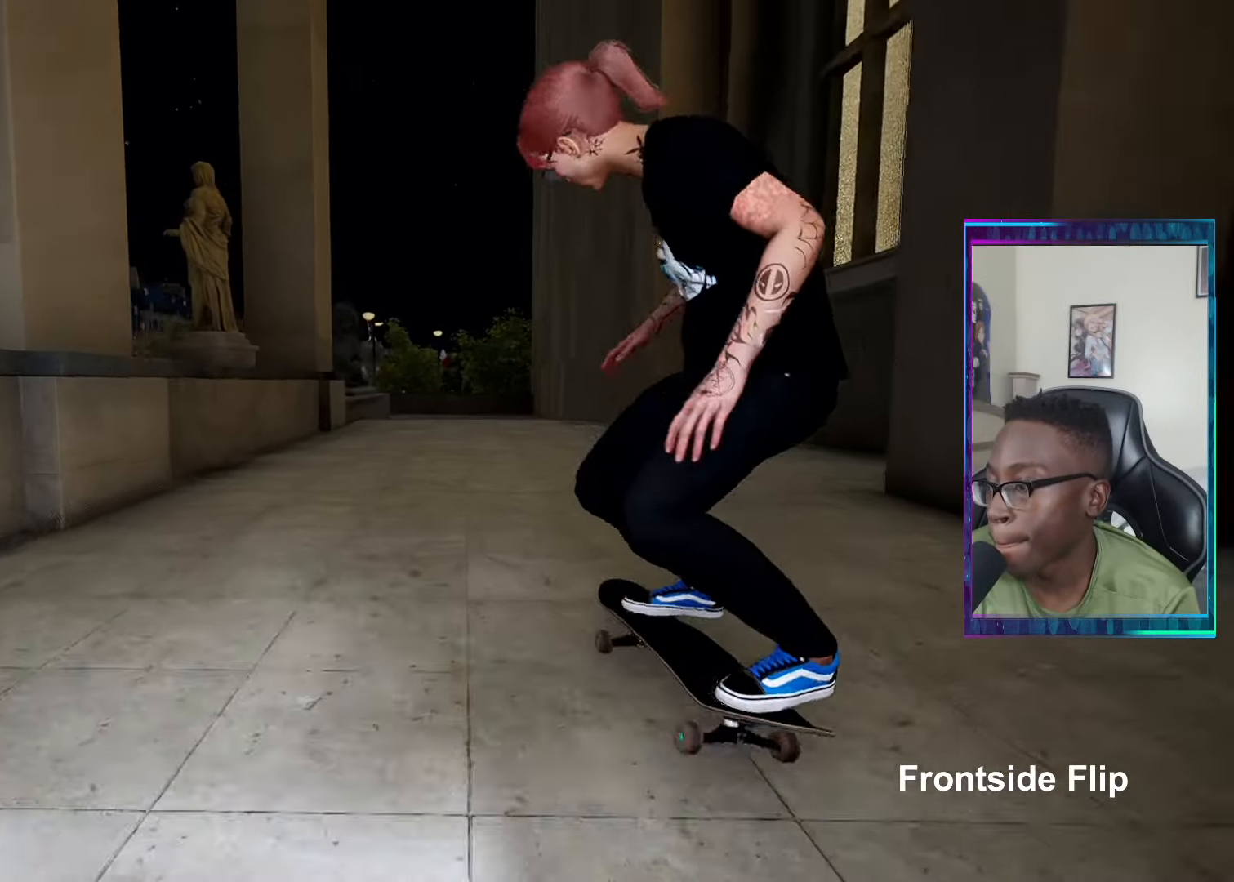
Gameplay with a controller (PlayStation layout); each line is a JSON object with the inputs held at the frame after it. "events" lists button and stick changes between this image and that frame as [ms after this image, input, new state], when the widget could be followed in between.
{"buttons": ["SQUARE"], "left_stick": "center", "right_stick": "center", "events": [[384, "SQUARE", "down"]]}
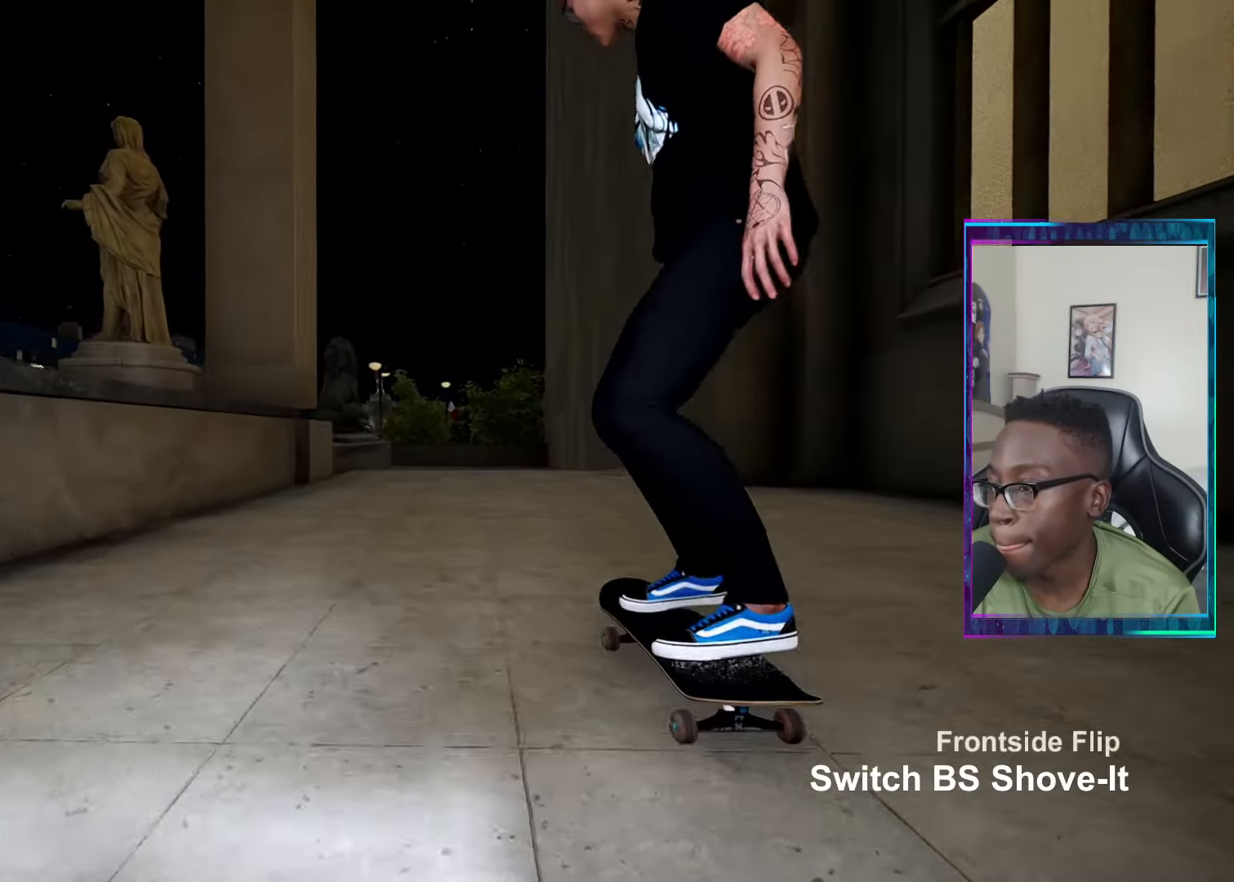
{"buttons": [], "left_stick": "center", "right_stick": "center", "events": [[16, "L2", "down"], [16, "SQUARE", "up"], [100, "L2", "up"]]}
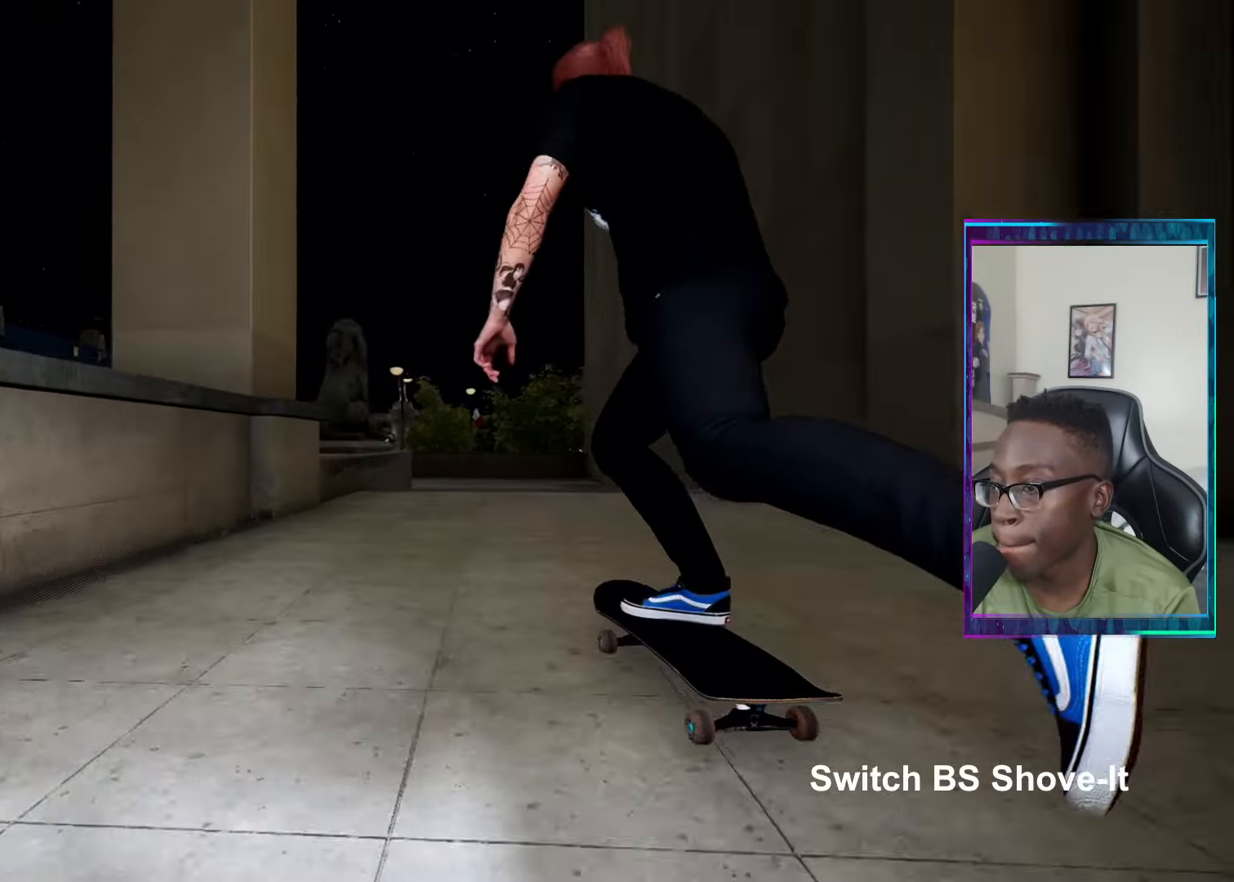
{"buttons": [], "left_stick": "down-left", "right_stick": "center", "events": [[418, "left_stick", "down-left"]]}
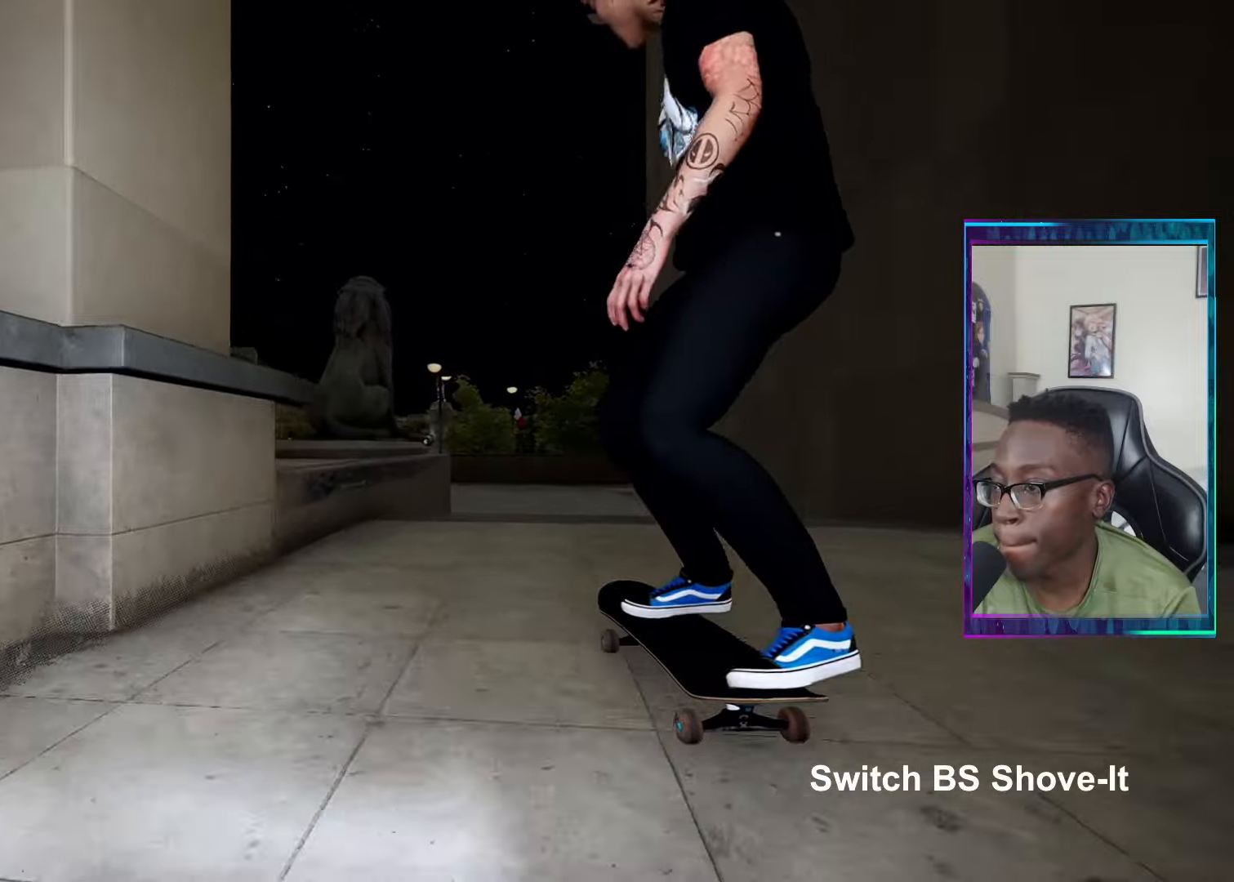
{"buttons": [], "left_stick": "center", "right_stick": "center", "events": [[234, "right_stick", "right"], [334, "right_stick", "center"], [350, "left_stick", "center"]]}
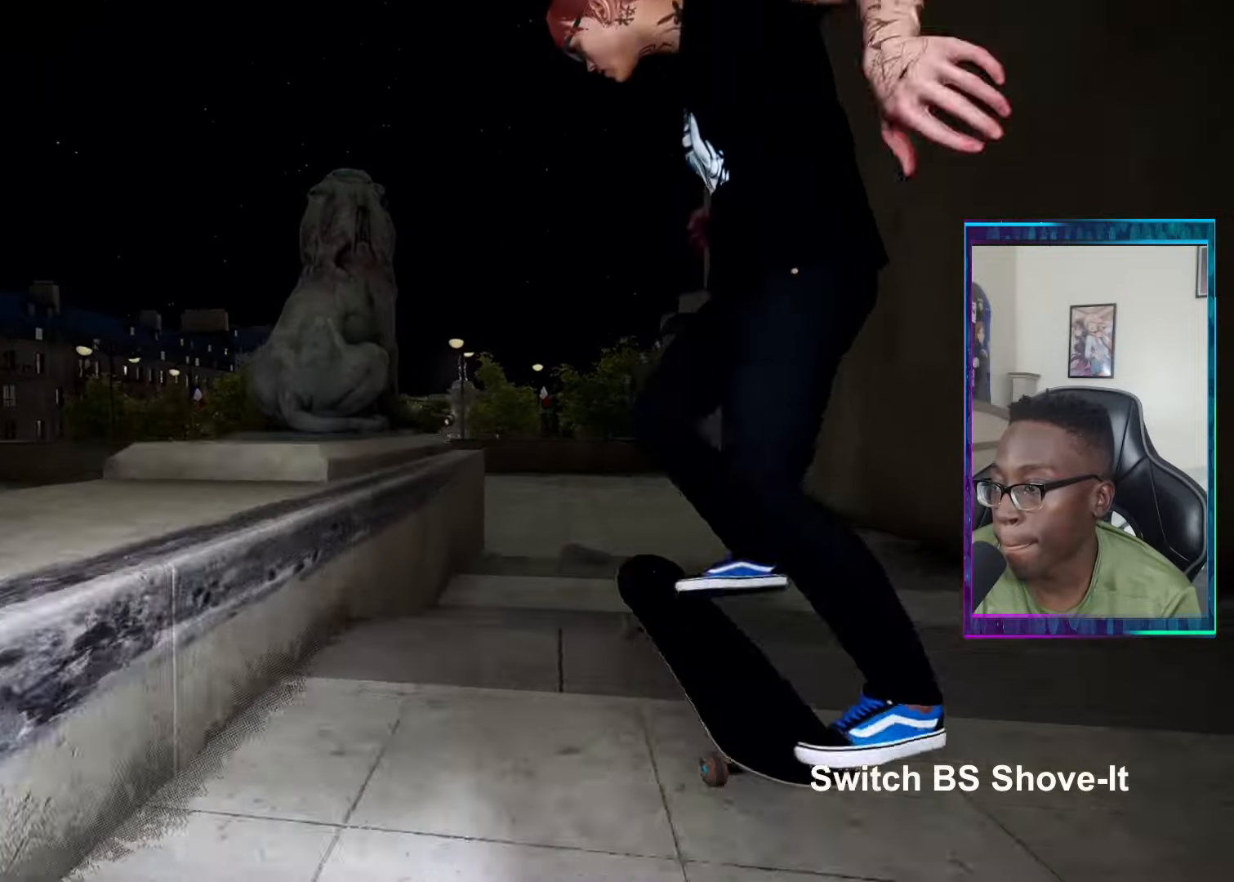
{"buttons": [], "left_stick": "center", "right_stick": "up", "events": [[100, "right_stick", "up"], [116, "L2", "down"], [216, "L2", "up"]]}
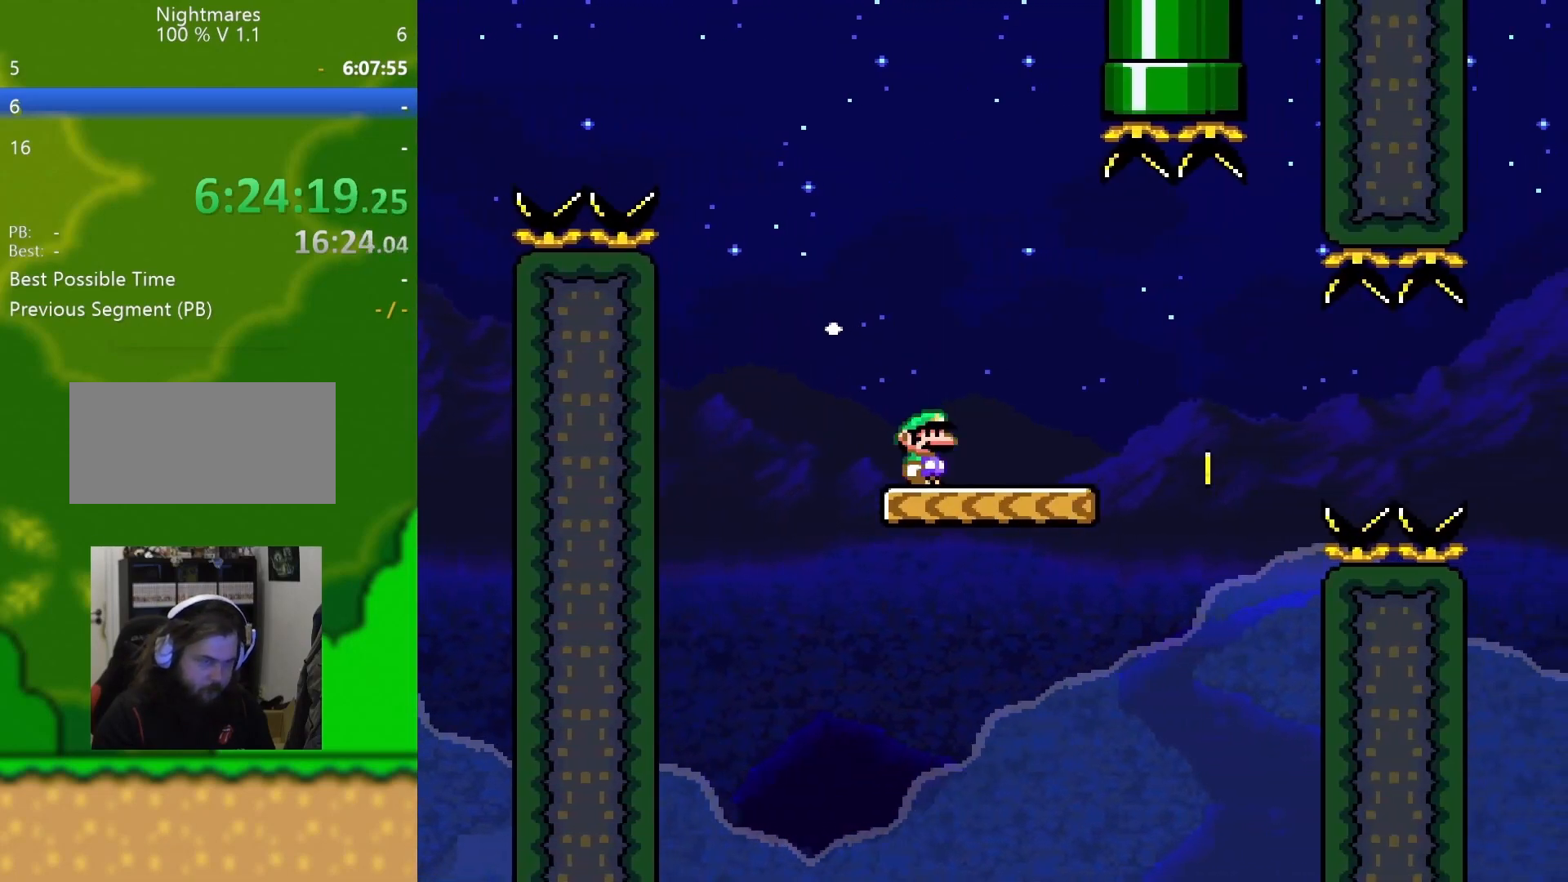
Gameplay with a controller (Nintendo layout); each line is a JSON object with the inputs held at the frame after it. "events" lists button and stick changes between this image and that frame as [ms after this image, input, new state], when the widget could be followed in between. Not read: L3 R3.
{"buttons": ["B", "Y", "DPAD_RIGHT"], "events": [[250, "B", "down"]]}
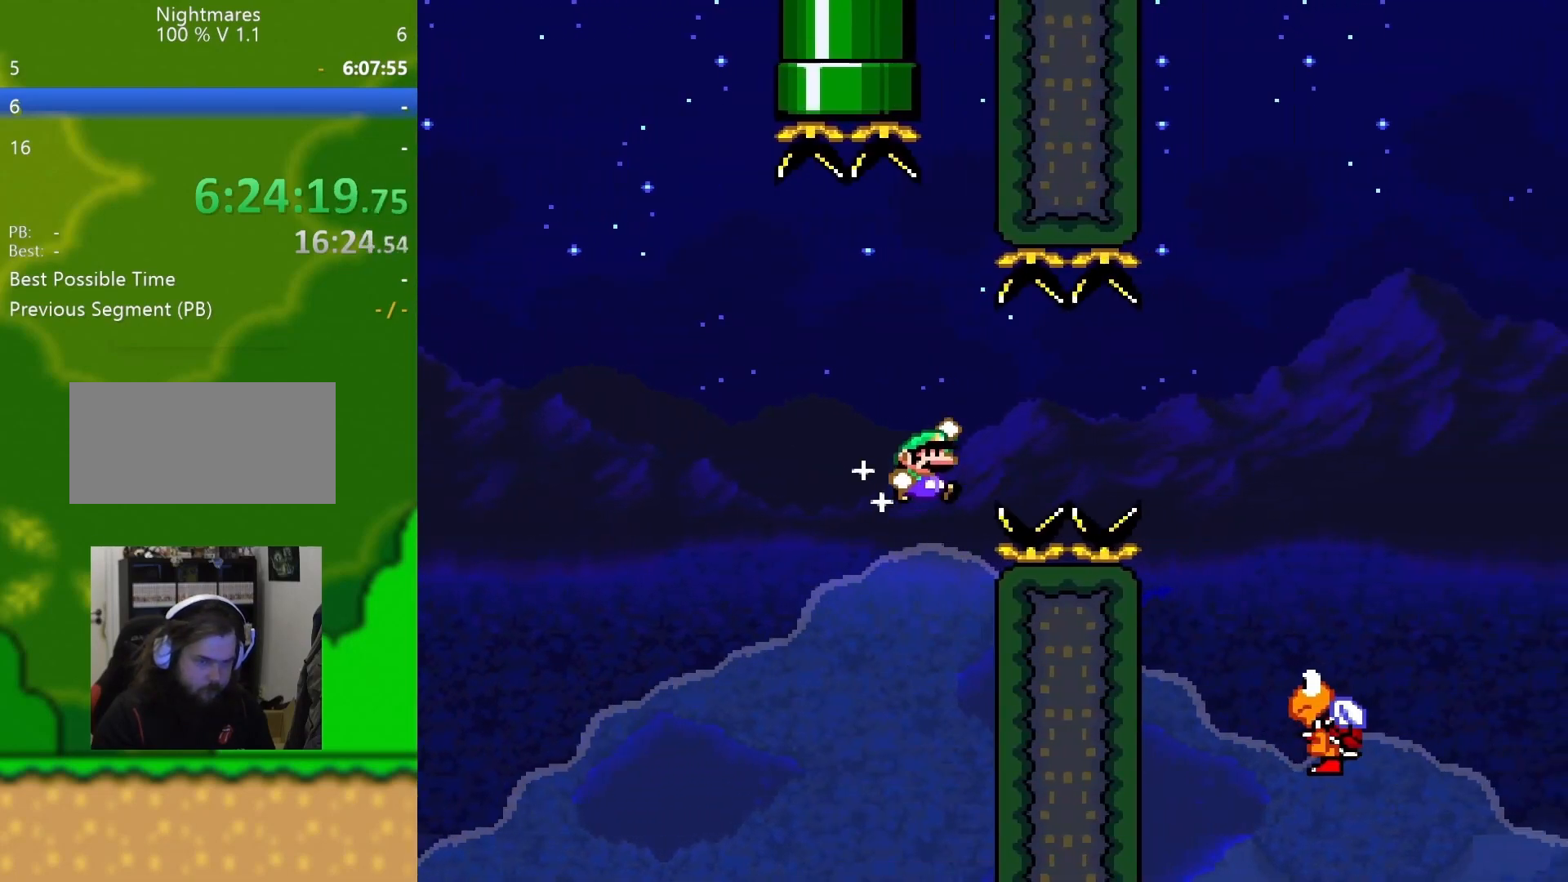
{"buttons": ["B", "Y", "DPAD_RIGHT"], "events": []}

★ ★ ★ ★

**Activity**
Word for word, restate all of the entries above and leave each picture out.

**Output for this task**
Gameplay with a controller (PlayStation layout); each line is a JSON object with the inputs held at the frame after it. "events" lists button and stick changes between this image and that frame as [ms after this image, input, new state], when the widget could be followed in between.
{"buttons": ["SQUARE"], "left_stick": "center", "right_stick": "center", "events": [[384, "SQUARE", "down"]]}
{"buttons": [], "left_stick": "center", "right_stick": "center", "events": [[16, "L2", "down"], [16, "SQUARE", "up"], [100, "L2", "up"]]}
{"buttons": [], "left_stick": "down-left", "right_stick": "center", "events": [[418, "left_stick", "down-left"]]}
{"buttons": [], "left_stick": "center", "right_stick": "center", "events": [[234, "right_stick", "right"], [334, "right_stick", "center"], [350, "left_stick", "center"]]}
{"buttons": [], "left_stick": "center", "right_stick": "up", "events": [[100, "right_stick", "up"], [116, "L2", "down"], [216, "L2", "up"]]}
Gameplay with a controller (Nintendo layout); each line is a JSON object with the inputs held at the frame after it. "events" lists button and stick changes between this image and that frame as [ms after this image, input, new state], when the widget could be followed in between. Not read: L3 R3.
{"buttons": ["B", "Y", "DPAD_RIGHT"], "events": [[250, "B", "down"]]}
{"buttons": ["B", "Y", "DPAD_RIGHT"], "events": []}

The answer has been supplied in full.